The following items don't rely on charts or graphs or predictions based on models.  They are real observations by real people, which in my mind are a better barometer of what is actually happening.

In the spring of 2008 it was so cold in the upper Midwest (where I live) that many of the songbirds that returned expecting normal spring weather died due to the lack of food - caused by the COLD temperatures.  Until mid-April or so it was rarely out of the 40's here.

In 2013, an Antarctic research vessel named Akademik Shokalskiy became trapped in the ice.  The problem was so severe that they actually had to rescue the 52 crew members.
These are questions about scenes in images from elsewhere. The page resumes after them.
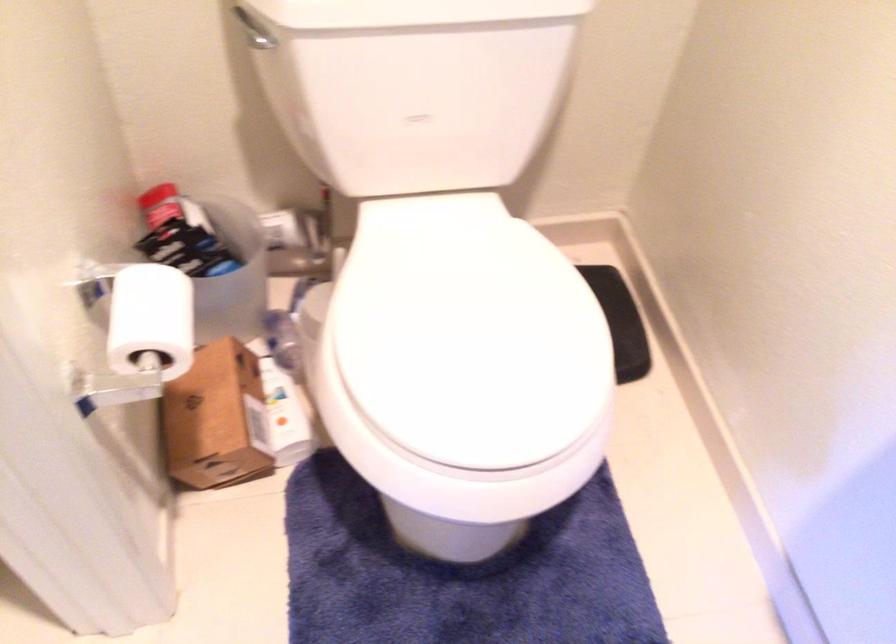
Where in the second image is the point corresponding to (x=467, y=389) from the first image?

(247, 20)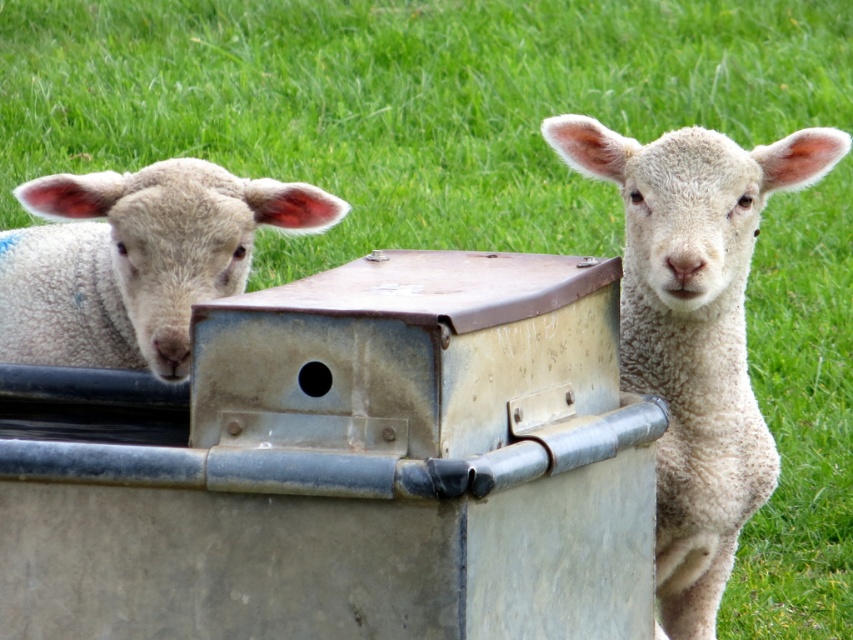
You are a farmer who needs to separate two lambs using a divider that is 60 centimeters wide. The divider can only be placed between the white woolen lamb at center and the white woolen lamb at left. Based on the image, will the divider fit between them?

The distance between the white woolen lamb at center and the white woolen lamb at left is 57.97 centimeters. Since the divider is 60 centimeters wide, which is wider than the space between them, it will not fit. You need a divider that is narrower than 57.97 centimeters.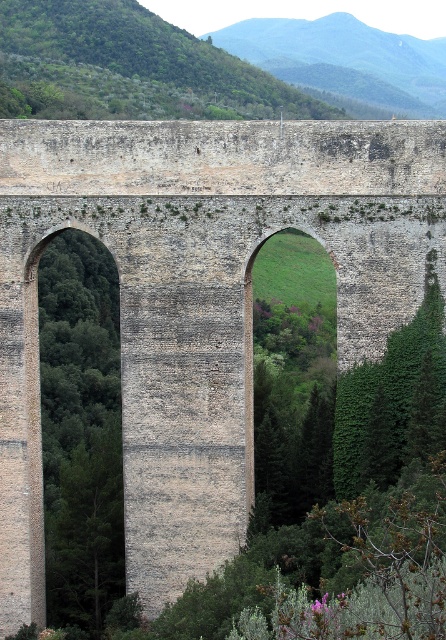
You are standing on the aqueduct and looking towards the distant mountains. Which object is positioned lower in the scene, the green leafy tree at upper left or the green leafy hillside at upper center?

The green leafy tree at upper left is positioned lower than the green leafy hillside at upper center in the scene.

You are an environmental scientist assessing the vegetation distribution in the image. You observe the green leafy tree at upper left and the green leafy hillside at upper center. Which of these two features is located to the left of the other?

The green leafy tree at upper left is positioned on the left side of the green leafy hillside at upper center.

Based on the scene described, which object occupies more horizontal space in the image? The green leafy tree at upper left or the green leafy hillside at upper center?

The green leafy tree at upper left occupies more horizontal space than the green leafy hillside at upper center because its width is larger according to the description.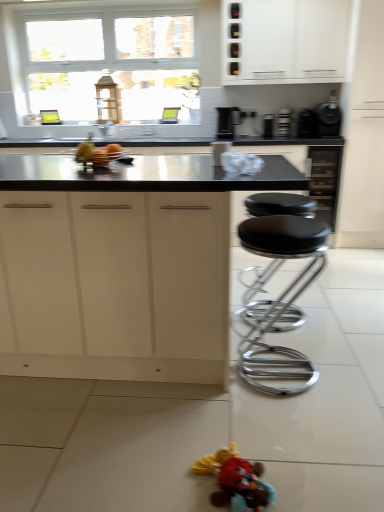
Question: Would you say black chrome stool at center is to the left or to the right of white matte cabinet at upper center, which is counted as the 2th cabinetry, starting from the bottom, in the picture?

Choices:
 (A) left
 (B) right

Answer: (A)

Question: From their relative heights in the image, would you say black chrome stool at center is taller or shorter than white matte cabinet at upper center, the 2th cabinetry positioned from the front?

Choices:
 (A) short
 (B) tall

Answer: (B)

Question: Based on their relative distances, which object is farther from the black matte coffee maker at upper right, the fifth appliance viewed from the left?

Choices:
 (A) black plastic toaster at upper center, placed as the 2th appliance when sorted from left to right
 (B) plush fabric toy at lower center
 (C) matte white cabinets at center, the second cabinetry when ordered from right to left
 (D) white matte cabinet at upper center, the 2th cabinetry positioned from the front
 (E) black plastic toaster at upper center, which is the 3th appliance in left-to-right order

Answer: (B)

Question: Which object is positioned closest to the black plastic toaster at upper center, which is the 3th appliance in left-to-right order?

Choices:
 (A) black plastic toaster at upper right, which appears as the 2th appliance when viewed from the right
 (B) white matte cabinet at upper center, the first cabinetry in the right-to-left sequence
 (C) metallic silver laptop at center, which is counted as the 5th appliance, starting from the right
 (D) black plastic toaster at upper center, placed as the 2th appliance when sorted from left to right
 (E) matte white cabinets at center, the 1th cabinetry positioned from the front

Answer: (D)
In 2015 a Canadian ice breaking ship, the CCGS Amundsen, was forced to reroute and help a number of supply ships that had become trapped by ice.

In the summer of 2016 a group of adventurers, sailors, pilots and climate scientists started a journey around the North Pole (from Bristol, Alaska, to Norway, then to Russia through the North East passage, back to Alaska through the North West passage, to Greenland and then ultimately back to Bristol) with the goal of showing the lack of ice there.  They became stuck in Murmansk, Russia, because there is too much ice blocking the North East passage - ice the team said didn’t exist during summer months.  The icy blockade came just over a month after an Oxford climate scientist, Peter Wadhams, said the Arctic would be 'completely ice-free' by September of that year.

During the winter of 2019-2020, there were a number of reports that Arctic sea ice had unexpectedly reached normal levels this winter.  This is a bit of good news for most of us, but hardly good news for global warming alarmists - and the media have avoided even mentioning it.

German high-tech research vessel 'Polarstern', of the Alfred Wegener Institute (AWI), with 300 crew members, began an expedition into the mid-Arctic in September of 2019.  On Feb 26 of 2020 NDR German public broadcasting reported that it appears the Polarstern’s crew will have to sit tight for a while longer.  Russian supply ice breaker 'Captain Dranitsyn' was headed over to carry out a scheduled crew exchange but ended up consuming too much fuel trying to break through the sea ice - now the supply icebreaker no longer has enough fuel for the return trip because the ice is so thick that more fuel was burned than expected trying to break through it.